▶ [Your instructions]: Please count the lines in the data below that contain the word "Unser", matching case exactly. Reply with the number only.

▶ [Source data]:
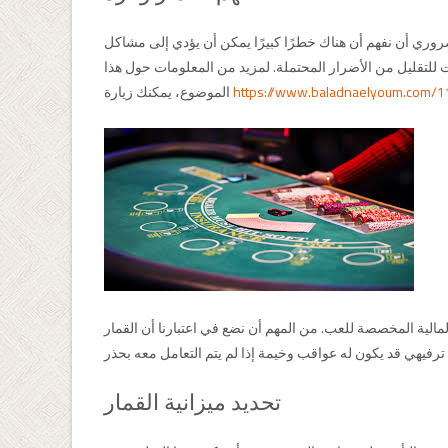
 الضروري أن نفهم أن هناك خطرًا كبيرًا يمكن أن يؤدي إلى مشاكل
ت للتقليل من الأضرار المحتملة. لمزيد من المعلومات حول هذا
https://www.baladnaelyoum.com/
الموضوع، يمكنك زيارة
مالية المخصصة للعب. من المهم أن نضع في اعتبارنا أن القمار
تحديد ميزانية القمار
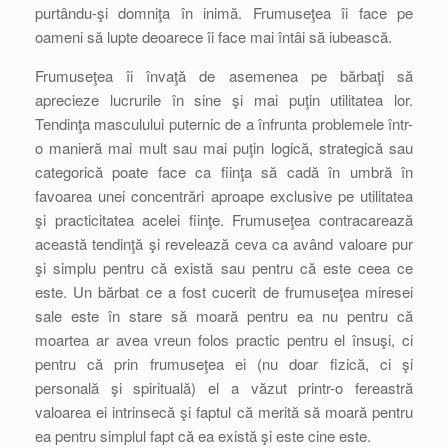
purtându-şi domniţa în inimă. Frumuseţea îi face pe
oameni să lupte deoarece îi face mai întâi să iubească.
Frumuseţea îi învaţă de asemenea pe bărbaţi să
aprecieze lucrurile în sine şi mai puţin utilitatea lor.
Tendinţa masculului puternic de a înfrunta problemele într-
o manieră mai mult sau mai puţin logică, strategică sau
categorică poate face ca fiinţa să cadă în umbră în
favoarea unei concentrări aproape exclusive pe utilitatea
şi practicitatea acelei fiinţe. Frumuseţea contracarează
această tendinţă şi revelează ceva ca având valoare pur
şi simplu pentru că există sau pentru că este ceea ce
este. Un bărbat ce a fost cucerit de frumuseţea miresei
sale este în stare să moară pentru ea nu pentru că
moartea ar avea vreun folos practic pentru el însuşi, ci
pentru că prin frumuseţea ei (nu doar fizică, ci şi
personală şi spirituală) el a văzut printr-o fereastră
valoarea ei intrinsecă şi faptul că merită să moară pentru
ea pentru simplul fapt că ea există şi este cine este.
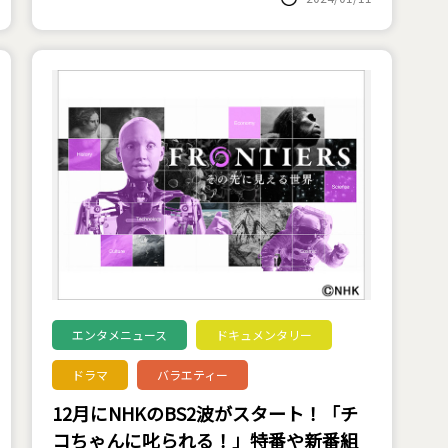
エンタメニュース
ドキュメンタリー
ドラマ
バラエティー
12月にNHKのBS2波がスタート！「チ
コちゃんに叱られる！」特番や新番組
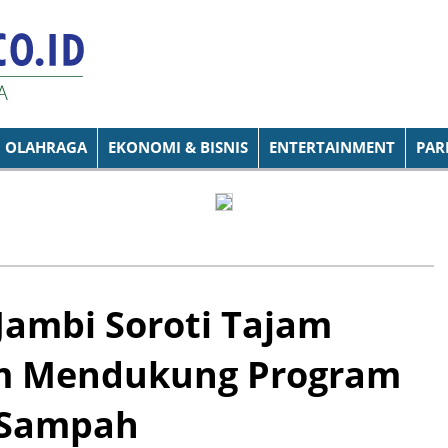
OLAHRAGA
EKONOMI & BISNIS
ENTERTAINMENT
PAR
Jambi Soroti Tajam
am Mendukung Program
t Sampah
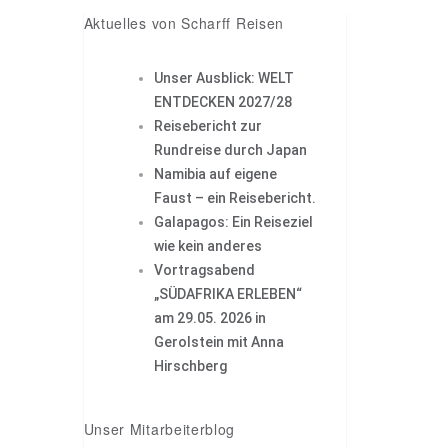
Aktuelles von Scharff Reisen
Unser Ausblick: WELT
ENTDECKEN 2027/28
Reisebericht zur
Rundreise durch Japan
Namibia auf eigene
Faust – ein Reisebericht.
Galapagos: Ein Reiseziel
wie kein anderes
Vortragsabend
„SÜDAFRIKA ERLEBEN“
am 29.05. 2026 in
Gerolstein mit Anna
Hirschberg
Unser Mitarbeiterblog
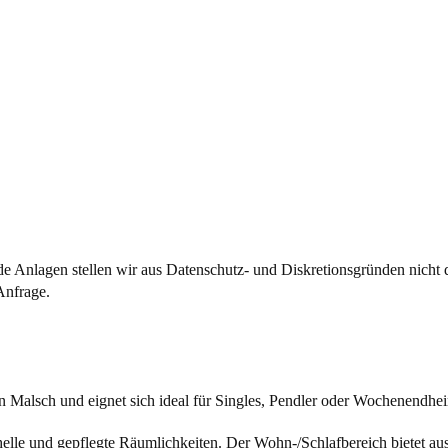
 Anlagen stellen wir aus Datenschutz- und Diskretionsgründen nicht di
Anfrage.
n Malsch und eignet sich ideal für Singles, Pendler oder Wochenendh
le und gepflegte Räumlichkeiten. Der Wohn-/Schlafbereich bietet ausre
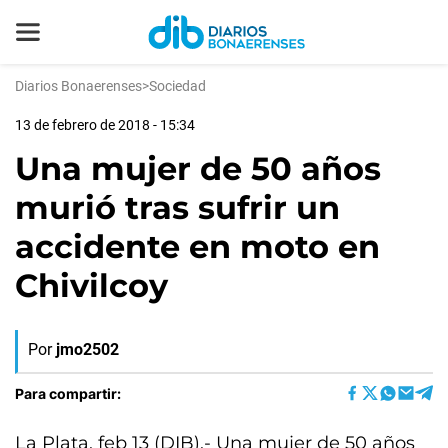
Diarios Bonaerenses
>
Sociedad
13 de febrero de 2018 - 15:34
Una mujer de 50 años
murió tras sufrir un
accidente en moto en
Chivilcoy
Por
jmo2502
Para compartir:
La Plata, feb 13 (DIB).- Una mujer de 50 años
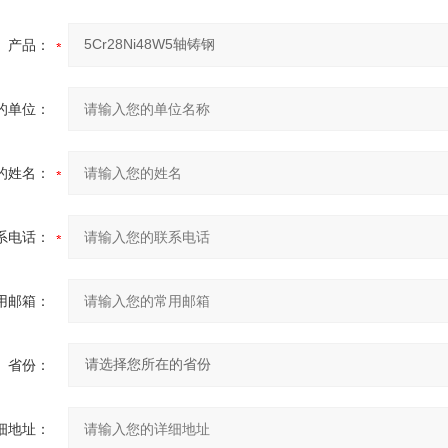
产品：
的单位：
的姓名：
系电话：
用邮箱：
省份：
细地址：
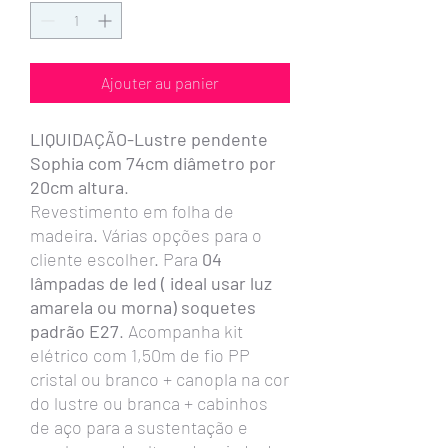
Ajouter au panier
LIQUIDAÇÃO-Lustre pendente
Sophia com 74cm diâmetro por
20cm altura
.
Revestimento em folha de
madeira. Várias opções para o
cliente escolher. Para
04
lâmpadas de led ( ideal usar luz
amarela ou morna) soquetes
padrão E27
. Acompanha kit
elétrico com 1,50m de fio PP
cristal ou branco + canopla na cor
do lustre ou branca + cabinhos
de aço para a sustentação e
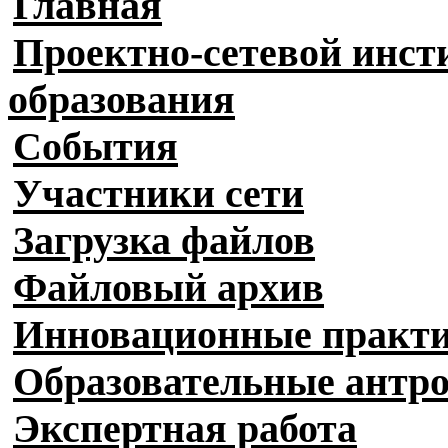
Главная
Проектно-сетевой инст
образования
События
Участники сети
Загрузка файлов
Файловый архив
Инновационные практ
Образовательные антр
Экспертная работа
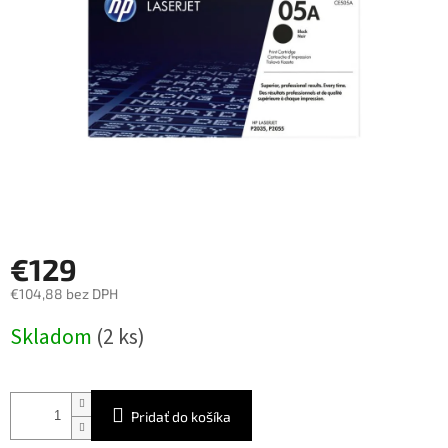
€129
€104,88 bez DPH
Jednotková
Skladom
(2 ks)
cena:
Pridať do košíka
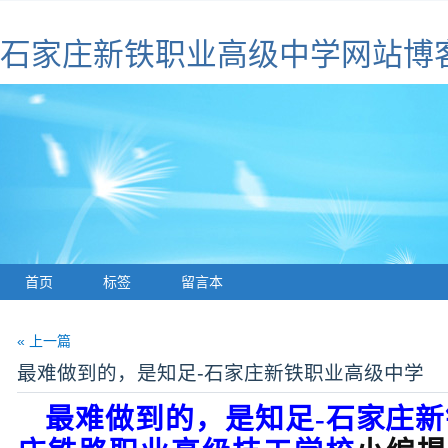
石家庄新铁职业高级中学网站博
首页
标签
留言本
« 上一篇
最难做到的，是知足-石家庄新铁职业高级中学
最难做到的，是知足
-
石家庄新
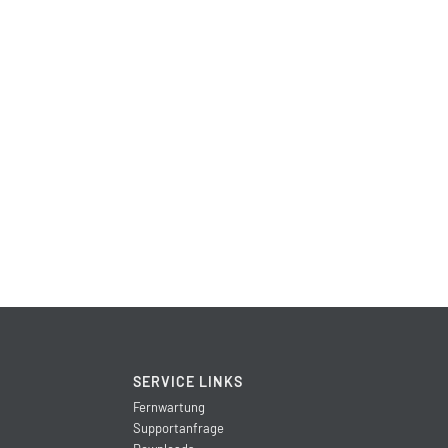
SERVICE LINKS
Fernwartung
Supportanfrage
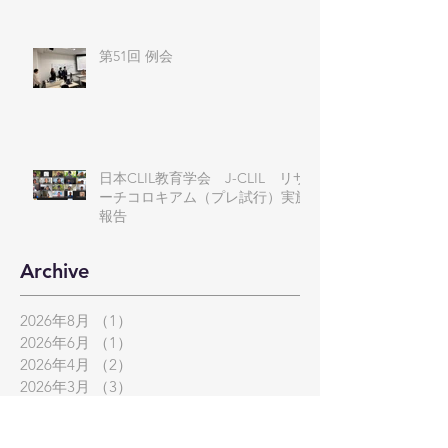
第51回 例会
日本CLIL教育学会 J-CLIL リサ
ーチコロキアム（プレ試行）実施
報告
Archive
2026年8月
（1）
1件の記事
2026年6月
（1）
1件の記事
2026年4月
（2）
2件の記事
2026年3月
（3）
3件の記事
2026年2月
（1）
1件の記事
2025年12月
（1）
1件の記事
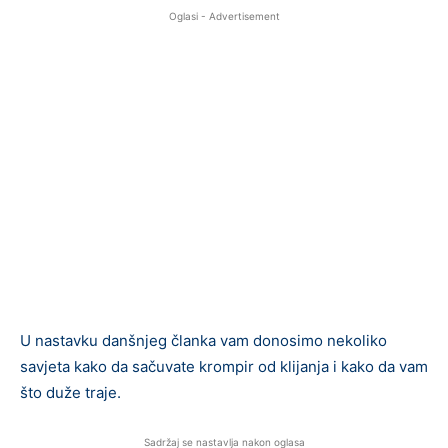
Oglasi - Advertisement
U nastavku danšnjeg članka vam donosimo nekoliko
savjeta kako da sačuvate krompir od klijanja i kako da vam
što duže traje.
Sadržaj se nastavlja nakon oglasa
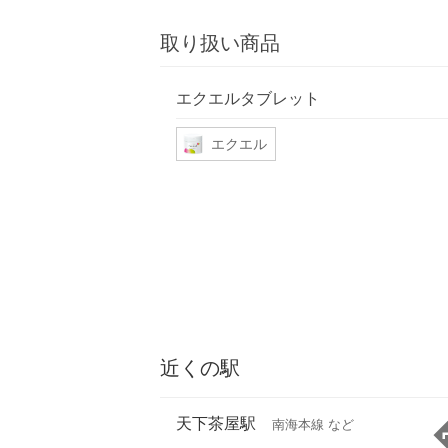
取り扱い商品
エクエルタブレット
エクエル
近くの駅
天下茶屋駅
南海本線 など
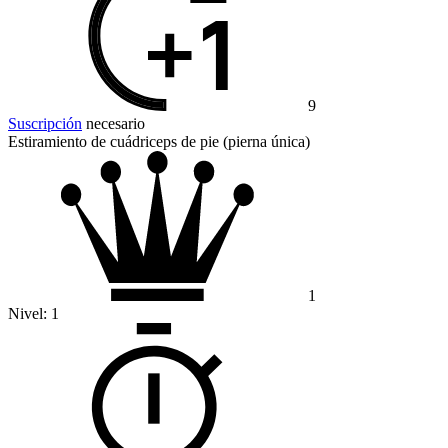
9
Suscripción
necesario
Estiramiento de cuádriceps de pie (pierna única)
1
Nivel:
1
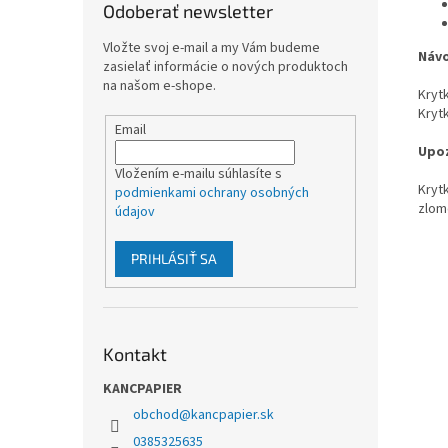
Odoberať newsletter
Vložte svoj e-mail a my Vám budeme
Návo
zasielať informácie o nových produktoch
na našom e-shope.
Kryt
Krytk
Email
Upoz
Vložením e-mailu súhlasíte s
Kryt
podmienkami ochrany osobných
zlom
údajov
PRIHLÁSIŤ SA
Kontakt
KANCPAPIER
obchod
@
kancpapier.sk
0385325635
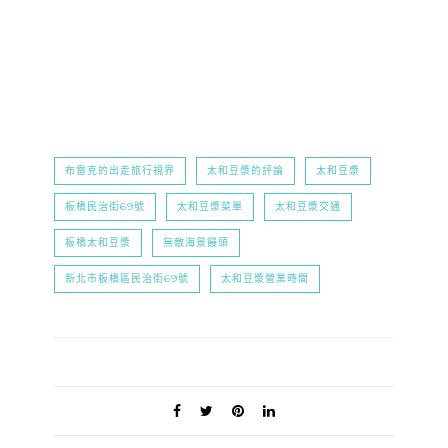
布雷克的出走旅行視界
太和豆漿的評論
太和豆漿
板橋民治街69號
太和豆漿菜單
太和豆漿交通
板橋太和豆漿
無敵海景饅頭
新北市板橋區民治街69號
太和豆漿營業時間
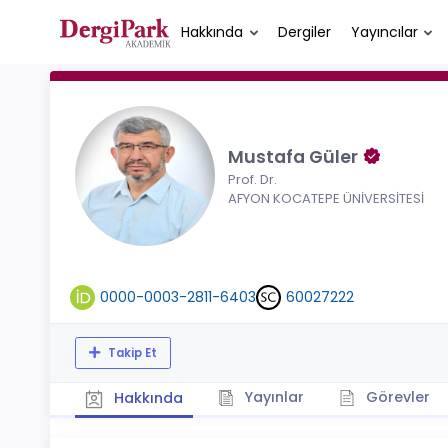
Hakkında
Dergiler
Yayıncılar
Mustafa Güler
Prof. Dr.
AFYON KOCATEPE ÜNİVERSİTESİ
0000-0003-2811-6403
60027222
Takip Et
Yayınlar
Görevler
Hakkında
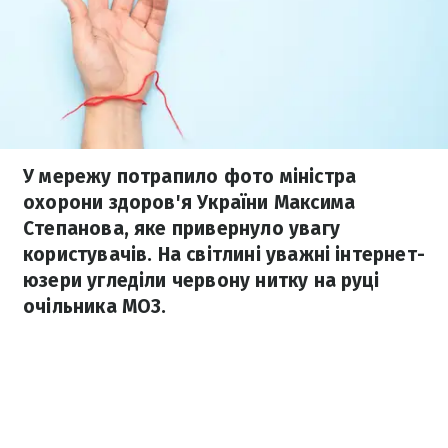
У мережу потрапило фото міністра
охорони здоров'я України Максима
Степанова, яке привернуло увагу
користувачів. На світлині уважні інтернет-
юзери угледіли червону нитку на руці
очільника МОЗ.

▶ [Expected output]: 2